The article quotes Mr Patton, representative of Argentem, as saying that Olimpex "was the centre of black grain in Odesa". There is not a shred of evidence to support this assertion. It is said that Ukrainian authorities are investigating this – however Mr Groza and Mr Naumenko have never been questioned or even informally asked to comment on these allegations. If Olimpex were "the centre of black grain", why would Mr Patton’s vulture fund be financing Olimpex? Why would EBRD, with its army of compliance officers who reviewed GNT’s business for two years prior to investing into it, not raise the issue?

Conclusion

The Financial Times appears to praise the Creditors’ seizure of one of the biggest Ukrainian grain terminals as a sign that Ukraine is safe and attractive for international investors. Mr Groza and Mr Naumenko say that this is not a conclusion that could be reached on the facts described above. 
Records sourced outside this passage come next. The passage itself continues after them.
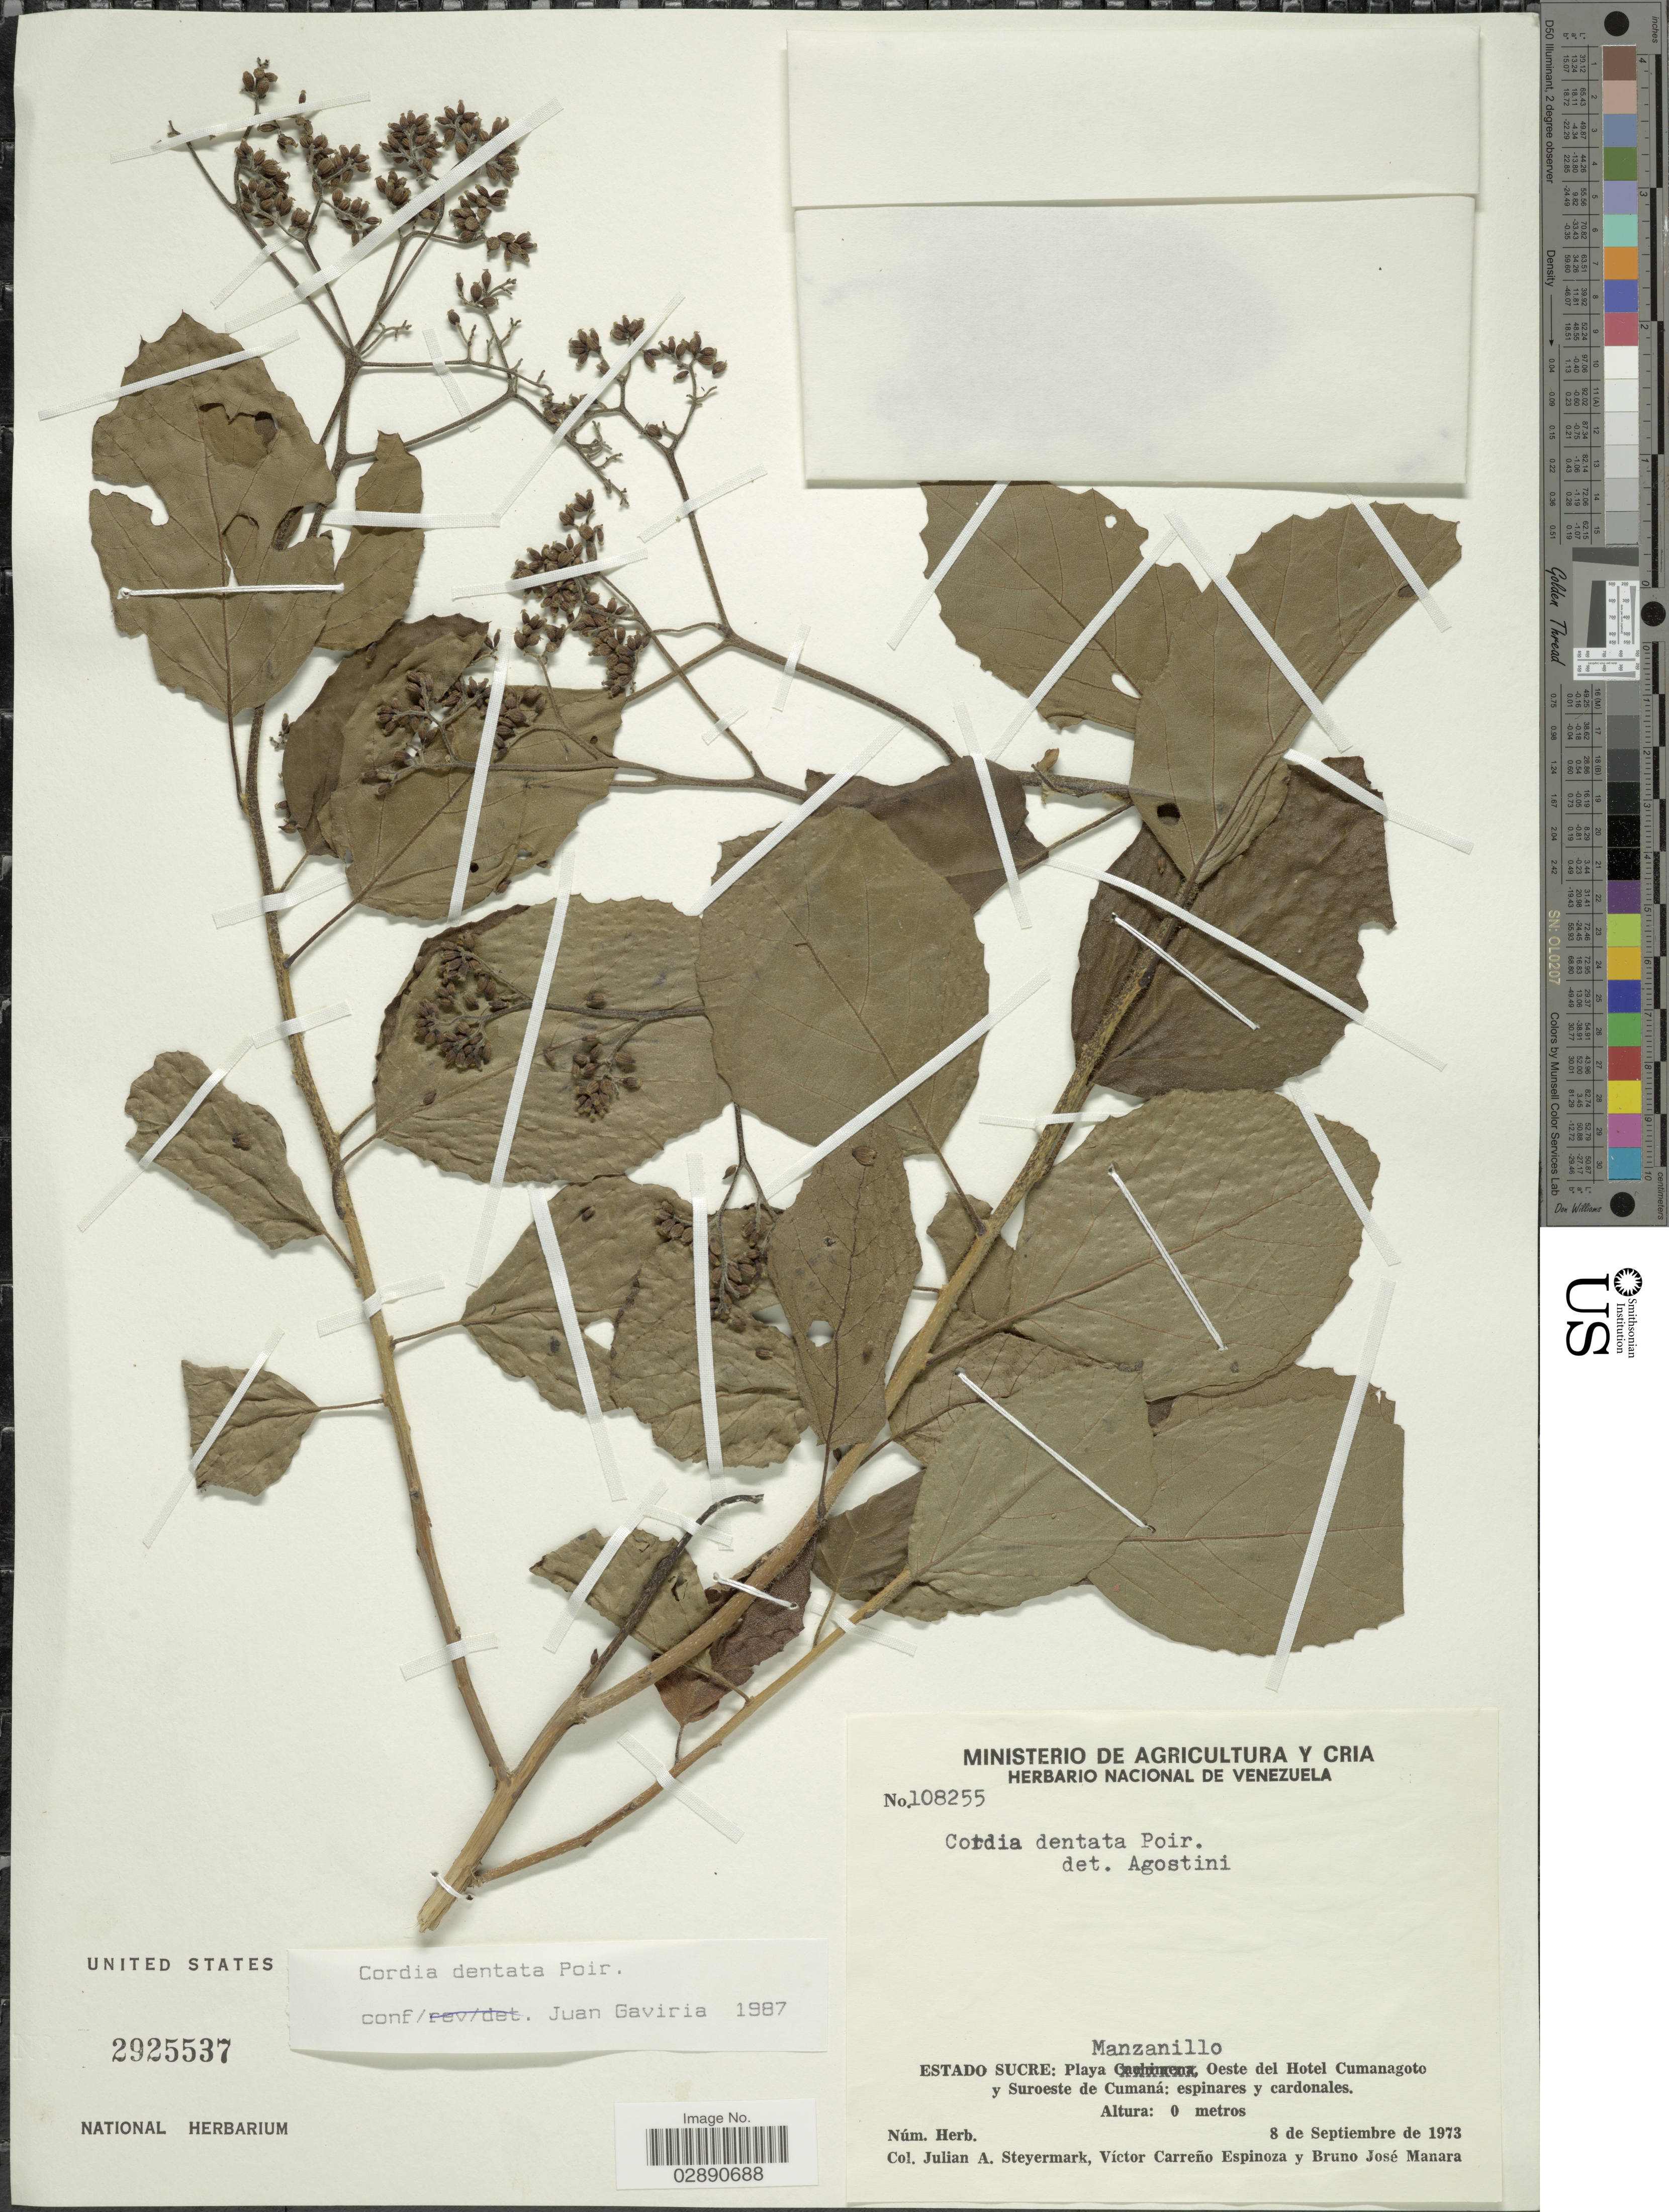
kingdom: Plantae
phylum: Tracheophyta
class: Magnoliopsida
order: Boraginales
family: Cordiaceae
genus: Cordia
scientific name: Cordia dentata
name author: Poir.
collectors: J. Steyermark, V. Espinoza & B. Manara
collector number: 108255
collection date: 1973-09-08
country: Venezuela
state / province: Sucre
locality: Playa Mananillo, Oeste del Hotel Cumanagoto y Suroeste de Cumaná: Espinares y cardonales.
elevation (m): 0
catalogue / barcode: US 2925537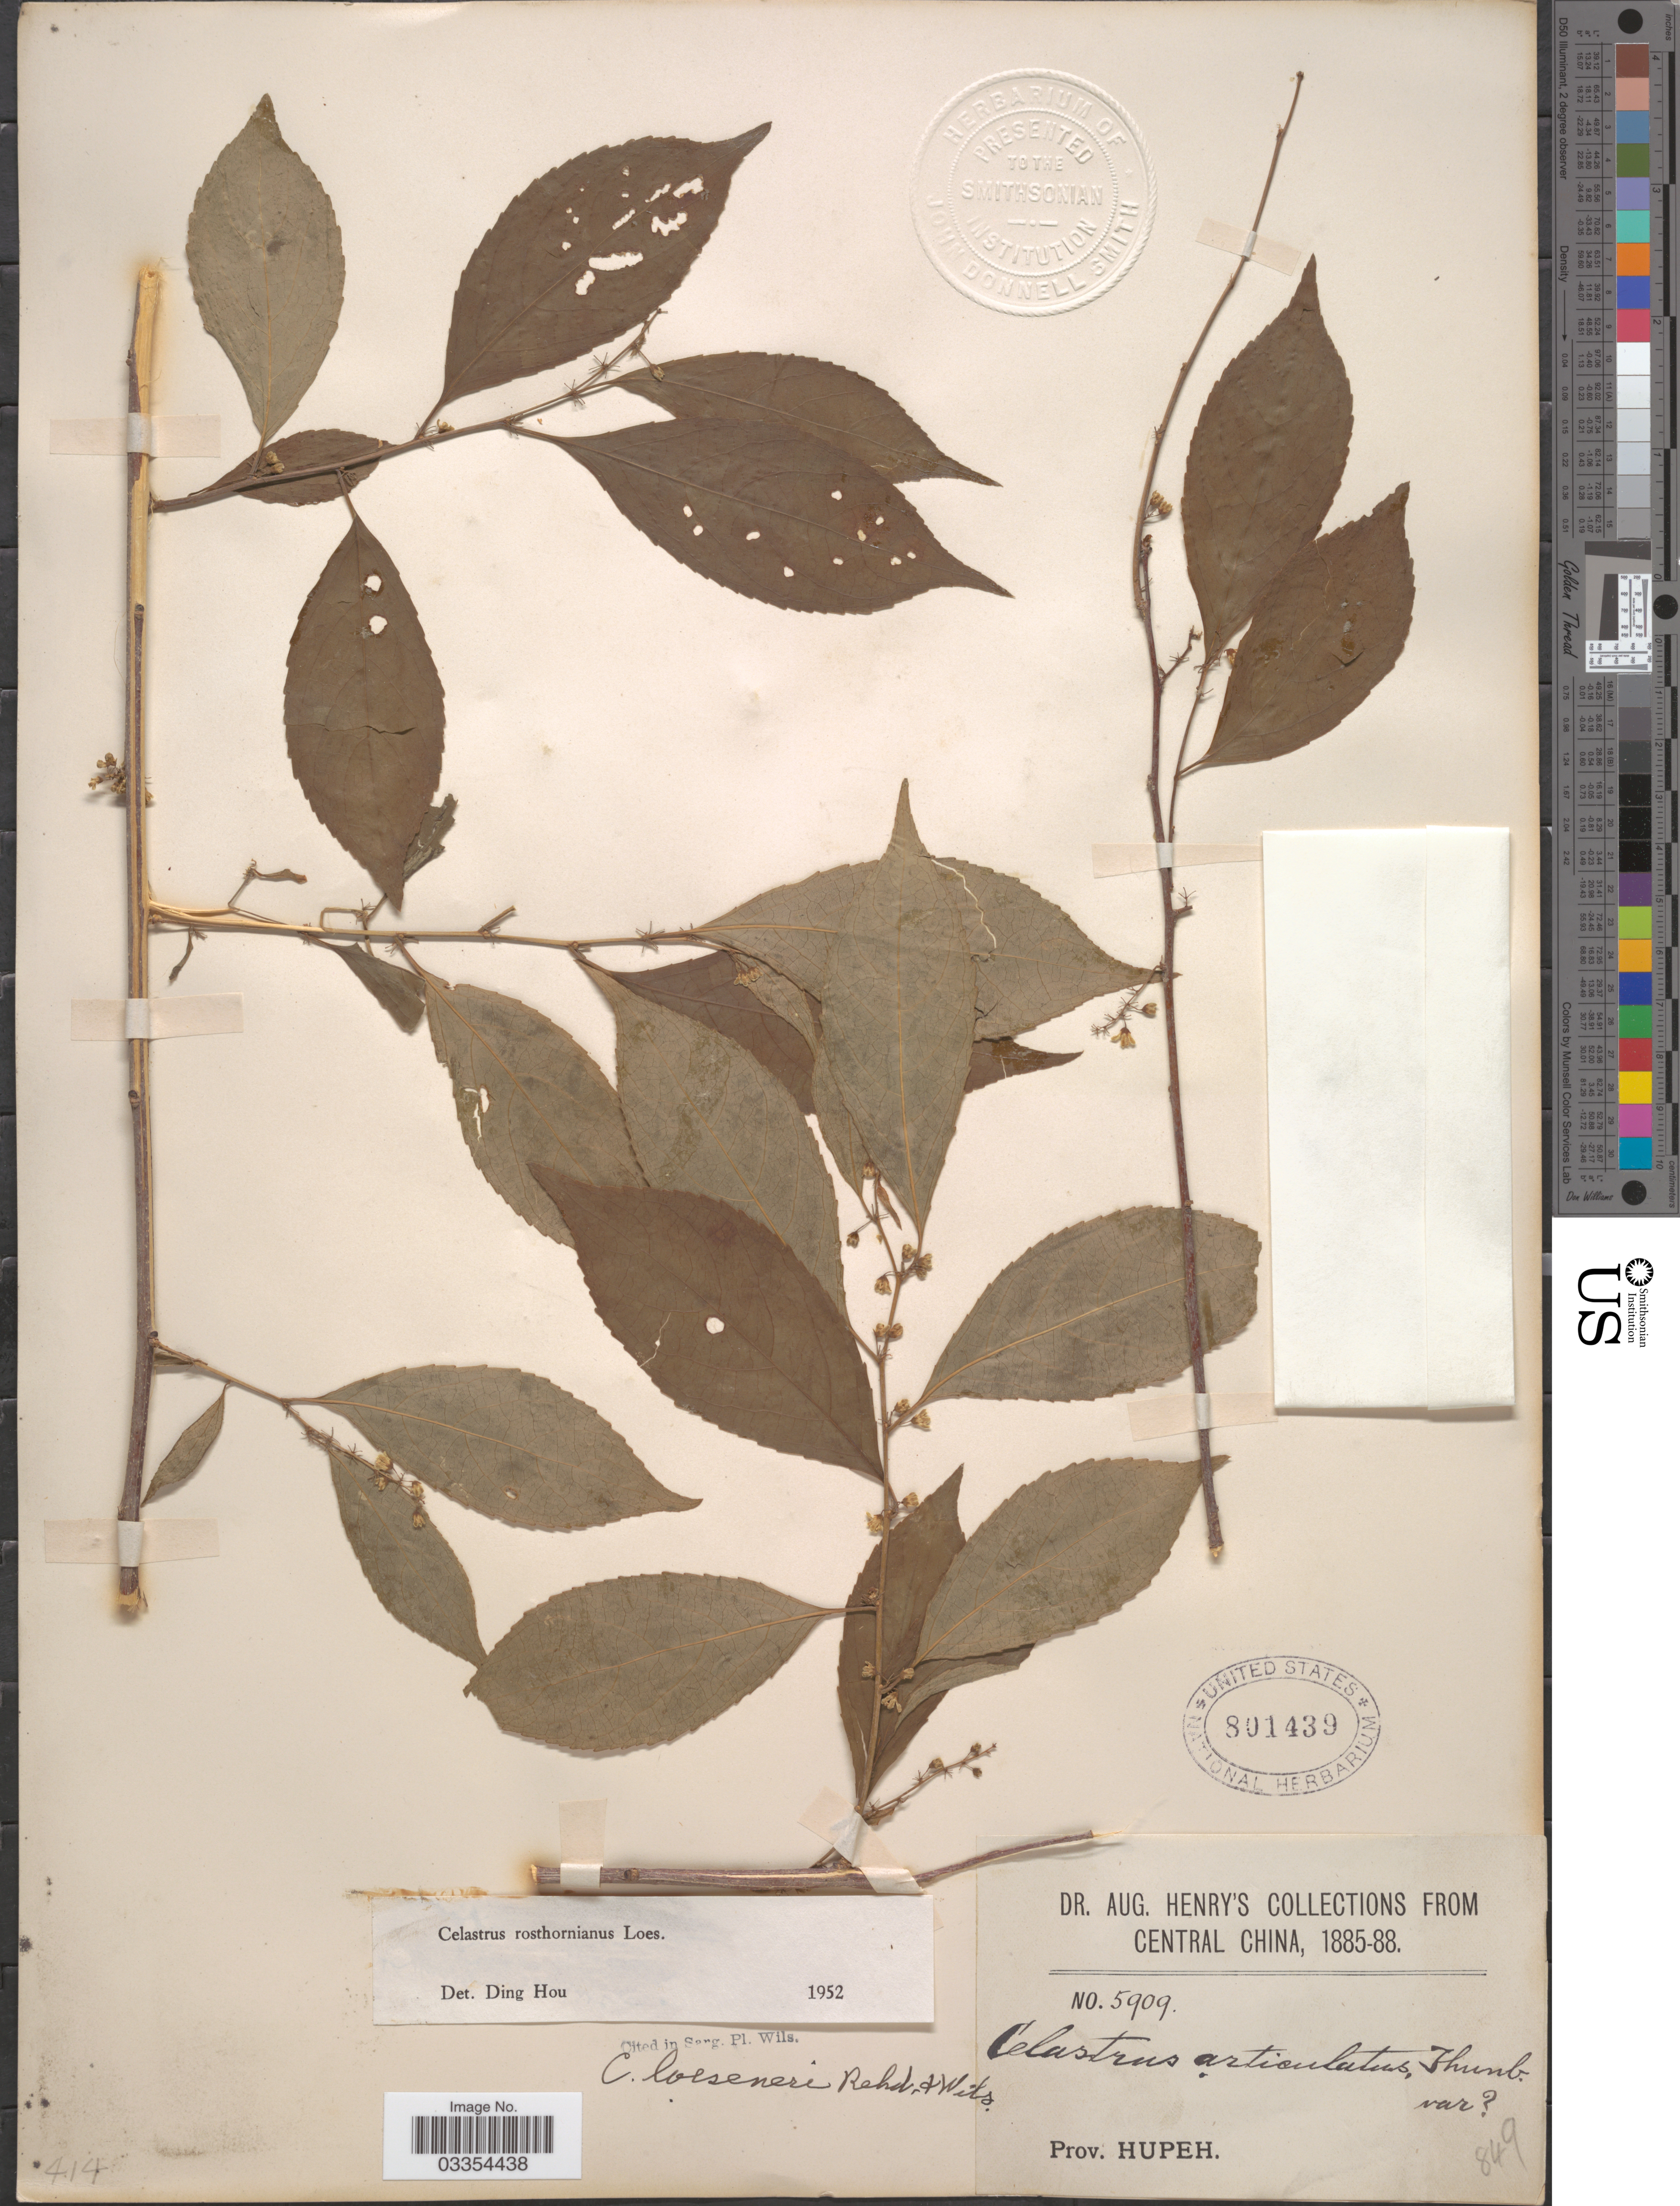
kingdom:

The Creditors are entitled to have their loan (of US$95 million) repaid to them. But they are not entitled to seize security of US$366 million in reliance on that loan, sell all that security to their own shell companies for US$5 million and assert that they have not been paid. It is even more concerning that after all this the Creditors are, according to the Financial Times, being supported by the Ukrainian government in coordinating the various Court proceedings against Mr Groza and Mr Naumenko, such as the proceedings which resulted in Mr Naumenko being imprisoned for months on charges which are contradicted by the Creditors’ own surveyor reports.

Mr Groza and Mr Naumenko remain open to clarify their position and provide evidence for the matters described above.